Goal of the exercise
Give the data again exactly as written, without any of its pictures.

Source records:

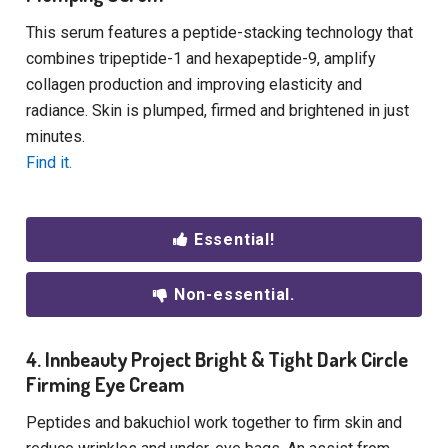
This serum features a peptide-stacking technology that
combines tripeptide-1 and hexapeptide-9, amplify
collagen production and improving elasticity and
radiance. Skin is plumped, firmed and brightened in just
minutes.
Find it.
Essential!
Non-essential.
4. Innbeauty Project Bright & Tight Dark Circle
Firming Eye Cream
Peptides and bakuchiol work together to firm skin and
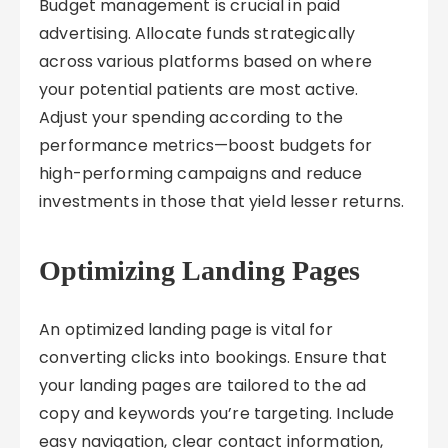
Budget management is crucial in paid
advertising. Allocate funds strategically
across various platforms based on where
your potential patients are most active.
Adjust your spending according to the
performance metrics—boost budgets for
high-performing campaigns and reduce
investments in those that yield lesser returns.
Optimizing Landing Pages
An optimized landing page is vital for
converting clicks into bookings. Ensure that
your landing pages are tailored to the ad
copy and keywords you’re targeting. Include
easy navigation, clear contact information,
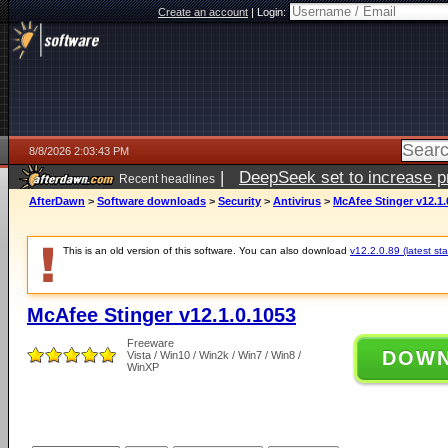
Create an account
|
Login:
8/8/2026 2:03:43 PM
|
DeepSeek set to increase pri
Recent headlines
AfterDawn
>
Software downloads
>
Security
>
Antivirus
>
McAfee Stinger v12.1.
This is an old version of this software. You can also download
v12.2.0.89 (latest sta
McAfee Stinger v12.1.0.1053
Freeware
DOW
Vista / Win10 / Win2k / Win7 / Win8 /
WinXP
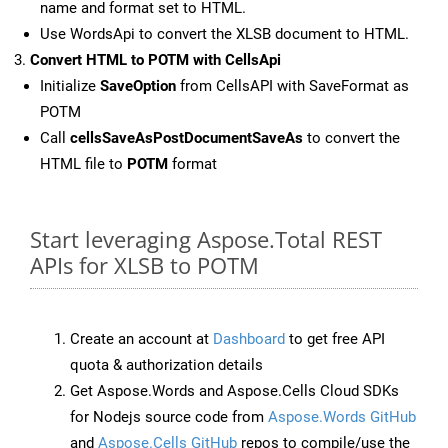
name and format set to HTML.
Use WordsApi to convert the XLSB document to HTML.
Convert HTML to POTM with CellsApi
Initialize
SaveOption
from CellsAPI with SaveFormat as
POTM
Call
cellsSaveAsPostDocumentSaveAs
to convert the
HTML file to
POTM
format
Start leveraging Aspose.Total REST
APIs for XLSB to POTM
Create an account at
Dashboard
to get free API
quota & authorization details
Get Aspose.Words and Aspose.Cells Cloud SDKs
for Nodejs source code from
Aspose.Words GitHub
and
Aspose.Cells GitHub
repos to compile/use the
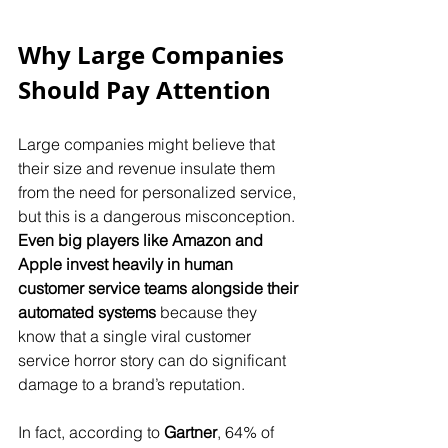
Why Large Companies 
Should Pay Attention
Large companies might believe that 
their size and revenue insulate them 
from the need for personalized service, 
but this is a dangerous misconception. 
Even big players like Amazon and 
Apple invest heavily in human 
customer service teams alongside their 
automated systems
 because they 
know that a single viral customer 
service horror story can do significant 
damage to a brand’s reputation.
In fact, according to 
Gartner
, 64% of 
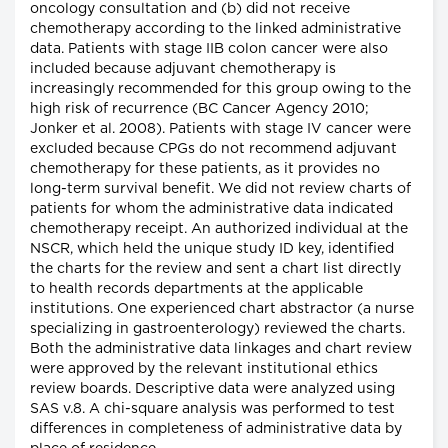
oncology consultation and (b) did not receive
chemotherapy according to the linked administrative
data. Patients with stage IIB colon cancer were also
included because adjuvant chemotherapy is
increasingly recommended for this group owing to the
high risk of recurrence (BC Cancer Agency 2010;
Jonker et al. 2008). Patients with stage IV cancer were
excluded because CPGs do not recommend adjuvant
chemotherapy for these patients, as it provides no
long-term survival benefit. We did not review charts of
patients for whom the administrative data indicated
chemotherapy receipt. An authorized individual at the
NSCR, which held the unique study ID key, identified
the charts for the review and sent a chart list directly
to health records departments at the applicable
institutions. One experienced chart abstractor (a nurse
specializing in gastroenterology) reviewed the charts.
Both the administrative data linkages and chart review
were approved by the relevant institutional ethics
review boards. Descriptive data were analyzed using
SAS v.8. A chi-square analysis was performed to test
differences in completeness of administrative data by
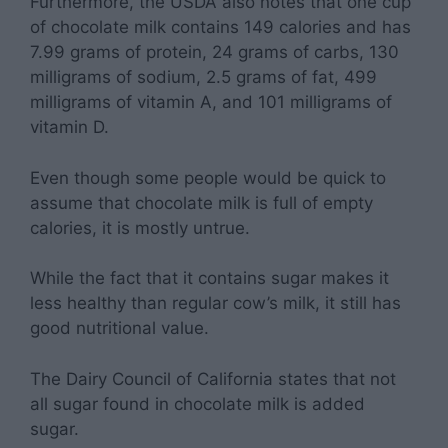
Furthermore, the USDA also notes that one cup
of chocolate milk contains 149 calories and has
7.99 grams of protein, 24 grams of carbs, 130
milligrams of sodium, 2.5 grams of fat, 499
milligrams of vitamin A, and 101 milligrams of
vitamin D.
Even though some people would be quick to
assume that chocolate milk is full of empty
calories, it is mostly untrue.
While the fact that it contains sugar makes it
less healthy than regular cow’s milk, it still has
good nutritional value.
The Dairy Council of California states that not
all sugar found in chocolate milk is added
sugar.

Finished task
This serum features a peptide-stacking technology that
combines tripeptide-1 and hexapeptide-9, amplify
collagen production and improving elasticity and
radiance. Skin is plumped, firmed and brightened in just
minutes.
Find it.
Essential!
Non-essential.
4. Innbeauty Project Bright & Tight Dark Circle
Firming Eye Cream
Peptides and bakuchiol work together to firm skin and
Budget management is crucial in paid
advertising. Allocate funds strategically
across various platforms based on where
your potential patients are most active.
Adjust your spending according to the
performance metrics—boost budgets for
high-performing campaigns and reduce
investments in those that yield lesser returns.
Optimizing Landing Pages
An optimized landing page is vital for
converting clicks into bookings. Ensure that
your landing pages are tailored to the ad
copy and keywords you’re targeting. Include
easy navigation, clear contact information,
Create an account
|
Login:
8/8/2026 2:03:43 PM
|
DeepSeek set to increase pri
Recent headlines
AfterDawn
>
Software downloads
>
Security
>
Antivirus
>
McAfee Stinger v12.1.
This is an old version of this software. You can also download
v12.2.0.89 (latest sta
McAfee Stinger v12.1.0.1053
Freeware
DOW
Vista / Win10 / Win2k / Win7 / Win8 /
WinXP
name and format set to HTML.
Use WordsApi to convert the XLSB document to HTML.
Convert HTML to POTM with CellsApi
Initialize
SaveOption
from CellsAPI with SaveFormat as
POTM
Call
cellsSaveAsPostDocumentSaveAs
to convert the
HTML file to
POTM
format
Start leveraging Aspose.Total REST
APIs for XLSB to POTM
Create an account at
Dashboard
to get free API
quota & authorization details
Get Aspose.Words and Aspose.Cells Cloud SDKs
for Nodejs source code from
Aspose.Words GitHub
and
Aspose.Cells GitHub
repos to compile/use the
Why Large Companies 
Should Pay Attention
Large companies might believe that 
their size and revenue insulate them 
from the need for personalized service, 
but this is a dangerous misconception. 
Even big players like Amazon and 
Apple invest heavily in human 
customer service teams alongside their 
automated systems
 because they 
know that a single viral customer 
service horror story can do significant 
damage to a brand’s reputation.
In fact, according to 
Gartner
, 64% of 
oncology consultation and (b) did not receive
chemotherapy according to the linked administrative
data. Patients with stage IIB colon cancer were also
included because adjuvant chemotherapy is
increasingly recommended for this group owing to the
high risk of recurrence (BC Cancer Agency 2010;
Jonker et al. 2008). Patients with stage IV cancer were
excluded because CPGs do not recommend adjuvant
chemotherapy for these patients, as it provides no
long-term survival benefit. We did not review charts of
patients for whom the administrative data indicated
chemotherapy receipt. An authorized individual at the
NSCR, which held the unique study ID key, identified
the charts for the review and sent a chart list directly
to health records departments at the applicable
institutions. One experienced chart abstractor (a nurse
specializing in gastroenterology) reviewed the charts.
Both the administrative data linkages and chart review
were approved by the relevant institutional ethics
review boards. Descriptive data were analyzed using
SAS v.8. A chi-square analysis was performed to test
differences in completeness of administrative data by
Furthermore, the USDA also notes that one cup
of chocolate milk contains 149 calories and has
7.99 grams of protein, 24 grams of carbs, 130
milligrams of sodium, 2.5 grams of fat, 499
milligrams of vitamin A, and 101 milligrams of
vitamin D.
Even though some people would be quick to
assume that chocolate milk is full of empty
calories, it is mostly untrue.
While the fact that it contains sugar makes it
less healthy than regular cow’s milk, it still has
good nutritional value.
The Dairy Council of California states that not
all sugar found in chocolate milk is added
sugar.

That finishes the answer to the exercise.